In fact, there's data from a new consumer study to back that up. According to the Amex Trendex, a trend report from American Express, Indian consumers are prioritizing their wellbeing with more time at home. As many as 54% of the respondents of the poll, conducted by YouGov among 1000 Indians, said that they have downloaded or streamed digital fitness programs in the last six months. Indians ranked first among six nations covered by the survey in this parameter, followed by the US where 30% of the respondents said they had signed up for digital fitness. "With so many working out from home and/or having more time for fitness, 70% say they are more likely to care about fitness moving forward, while 68% agreed they have an increased appreciation for it," say the authors of the survey.
“Well of course people could have done it earlier too but the truth is even among the yoga teaching community there were mental barriers to teaching online classes. We believed that you needed to be there, to touch and correct students’ postures. But when we were forced to experience it (taking classes online), we found it wasn’t that difficult. Everything is habit,” says Rolla.
Sarvesh Shashi, Founder, SARVA—Yoga, Mindfulness & Beyond, agrees that online yoga has helped people who have found it difficult to stick to a routine in the past. “Timings are more flexible and with more people working from home, it is less challenging to sign up for a class and find a quiet time and a quiet corner of the house.
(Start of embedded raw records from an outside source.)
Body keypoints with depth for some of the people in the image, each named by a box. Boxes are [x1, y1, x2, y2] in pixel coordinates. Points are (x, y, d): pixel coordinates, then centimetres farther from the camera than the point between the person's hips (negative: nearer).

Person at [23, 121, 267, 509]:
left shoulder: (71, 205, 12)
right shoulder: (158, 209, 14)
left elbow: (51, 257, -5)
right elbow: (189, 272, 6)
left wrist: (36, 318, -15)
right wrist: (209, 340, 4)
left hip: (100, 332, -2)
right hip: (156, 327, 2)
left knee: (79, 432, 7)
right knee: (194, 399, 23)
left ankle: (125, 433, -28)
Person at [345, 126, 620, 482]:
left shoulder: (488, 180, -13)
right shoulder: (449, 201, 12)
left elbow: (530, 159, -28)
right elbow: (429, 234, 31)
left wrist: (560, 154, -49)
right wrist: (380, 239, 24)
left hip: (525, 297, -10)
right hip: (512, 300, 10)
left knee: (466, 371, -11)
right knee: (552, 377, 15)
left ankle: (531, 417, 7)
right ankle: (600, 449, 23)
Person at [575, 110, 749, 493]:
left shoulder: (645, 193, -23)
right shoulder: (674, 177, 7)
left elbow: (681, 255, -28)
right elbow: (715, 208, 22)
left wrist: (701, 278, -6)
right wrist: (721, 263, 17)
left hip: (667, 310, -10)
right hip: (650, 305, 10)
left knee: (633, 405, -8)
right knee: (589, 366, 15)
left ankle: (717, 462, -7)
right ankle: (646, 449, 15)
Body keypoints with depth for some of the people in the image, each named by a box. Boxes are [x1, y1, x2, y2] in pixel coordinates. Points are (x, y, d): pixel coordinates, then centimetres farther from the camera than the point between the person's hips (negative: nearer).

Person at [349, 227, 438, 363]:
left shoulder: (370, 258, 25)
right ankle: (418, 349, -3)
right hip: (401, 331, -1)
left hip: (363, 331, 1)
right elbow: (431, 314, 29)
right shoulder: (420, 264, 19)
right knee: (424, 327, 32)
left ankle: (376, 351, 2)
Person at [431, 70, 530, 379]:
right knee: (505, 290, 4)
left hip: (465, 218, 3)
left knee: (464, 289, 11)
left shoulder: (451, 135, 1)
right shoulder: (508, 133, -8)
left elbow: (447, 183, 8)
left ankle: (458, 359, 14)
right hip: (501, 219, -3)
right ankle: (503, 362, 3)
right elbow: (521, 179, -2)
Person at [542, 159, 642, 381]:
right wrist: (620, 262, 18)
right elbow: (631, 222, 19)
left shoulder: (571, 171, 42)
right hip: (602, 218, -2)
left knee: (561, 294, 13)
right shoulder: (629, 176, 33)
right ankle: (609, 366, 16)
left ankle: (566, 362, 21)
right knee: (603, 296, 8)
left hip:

There’s more control over timings and schedules,” says Shashi.
Bengaluru-based independent yoga instructor Poornima Rao makes an interesting observation: she says many of her students, who used to come to her Koramanagala studio for in-person classes, dropped off from her online classes during the initial days of the pandemic and lockdown when she had to shut shop temporarily, but new students have been more regular and consistent. “I think older students who were too used to physical classes found it difficult to transition to the online space, but the new ones came with no expectations and were more open-minded. They have been very regular too--hardly any drop-offs,” says Rao. Many of her older students are coming back though, and many have preferred to join her online group or one-on-one classes than go to the studio, which is open now.
Ultimately, all exercise is about consistency and showing up. ‘Zoom yoga’ may just have forced us to relinquish the excuses—‘no time to go to the studio’, ‘traffic will be horrible at this time’, ‘I have to finish this presentation now'—and grab that yoga mat and get into a downward dog.